─── Provided data ───

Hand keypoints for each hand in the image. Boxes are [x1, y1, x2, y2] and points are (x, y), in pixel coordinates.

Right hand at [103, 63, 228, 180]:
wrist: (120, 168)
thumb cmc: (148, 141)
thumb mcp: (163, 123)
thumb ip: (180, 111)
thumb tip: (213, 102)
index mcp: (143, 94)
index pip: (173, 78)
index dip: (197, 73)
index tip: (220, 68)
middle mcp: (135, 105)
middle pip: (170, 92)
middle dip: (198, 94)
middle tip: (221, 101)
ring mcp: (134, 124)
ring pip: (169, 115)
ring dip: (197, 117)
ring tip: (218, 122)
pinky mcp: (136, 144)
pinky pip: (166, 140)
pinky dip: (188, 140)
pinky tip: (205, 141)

───
─── Provided data ───

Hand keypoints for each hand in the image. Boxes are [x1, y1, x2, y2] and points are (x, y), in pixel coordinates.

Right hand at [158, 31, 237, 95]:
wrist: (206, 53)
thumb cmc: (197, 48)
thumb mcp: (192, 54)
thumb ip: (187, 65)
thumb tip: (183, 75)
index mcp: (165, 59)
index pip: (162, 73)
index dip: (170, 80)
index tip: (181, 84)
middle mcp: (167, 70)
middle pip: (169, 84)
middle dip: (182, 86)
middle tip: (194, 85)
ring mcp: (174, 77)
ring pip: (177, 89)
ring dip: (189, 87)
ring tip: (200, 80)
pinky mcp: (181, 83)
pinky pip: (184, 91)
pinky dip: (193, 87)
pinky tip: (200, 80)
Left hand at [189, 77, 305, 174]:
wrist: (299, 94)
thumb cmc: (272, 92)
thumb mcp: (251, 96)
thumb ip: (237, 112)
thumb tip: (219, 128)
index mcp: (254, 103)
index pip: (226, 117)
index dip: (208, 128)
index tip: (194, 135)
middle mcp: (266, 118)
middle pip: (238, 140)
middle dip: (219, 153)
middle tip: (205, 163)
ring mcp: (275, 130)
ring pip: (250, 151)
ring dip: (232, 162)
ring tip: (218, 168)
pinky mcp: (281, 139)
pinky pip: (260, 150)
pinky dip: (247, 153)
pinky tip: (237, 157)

───
─── Provided data ───

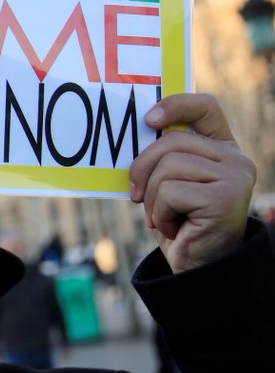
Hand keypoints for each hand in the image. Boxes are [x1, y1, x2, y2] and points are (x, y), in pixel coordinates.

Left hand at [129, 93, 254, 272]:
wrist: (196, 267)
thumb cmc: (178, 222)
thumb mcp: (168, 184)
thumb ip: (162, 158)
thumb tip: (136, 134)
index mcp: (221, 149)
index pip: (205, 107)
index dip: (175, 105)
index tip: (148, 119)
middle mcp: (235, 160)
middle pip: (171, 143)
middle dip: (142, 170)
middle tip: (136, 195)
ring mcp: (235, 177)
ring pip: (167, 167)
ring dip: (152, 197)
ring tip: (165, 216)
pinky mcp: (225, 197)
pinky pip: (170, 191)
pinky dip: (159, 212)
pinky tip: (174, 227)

───

- _Activity_
Restate word for word only the lines above from the line containing "index mcp: (221, 149)" to the line containing "pinky tip: (174, 227)", both of them included.

- _Your response_
index mcp: (221, 149)
index pip: (205, 107)
index dip: (175, 105)
index tip: (148, 119)
middle mcp: (235, 160)
middle pip: (171, 143)
middle dip: (142, 170)
middle tip: (136, 195)
ring mcp: (235, 177)
ring pip: (167, 167)
ring dip: (152, 197)
ring tip: (165, 216)
pinky mcp: (225, 197)
pinky pip: (170, 191)
pinky dip: (159, 212)
pinky tip: (174, 227)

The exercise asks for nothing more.